(Records from a data collection)
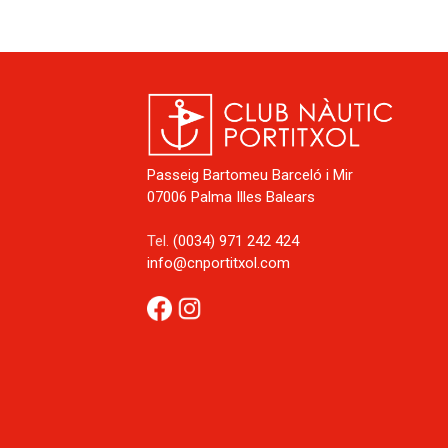
Passeig Bartomeu Barceló i Mir
07006 Palma Illes Balears
Tel.
(0034) 971 242 424
info@cnportitxol.com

Assignment |
Extract the lines above word for word, leaving out the pictures.

Final answer |
Passeig Bartomeu Barceló i Mir
07006 Palma Illes Balears
Tel.
(0034) 971 242 424
info@cnportitxol.com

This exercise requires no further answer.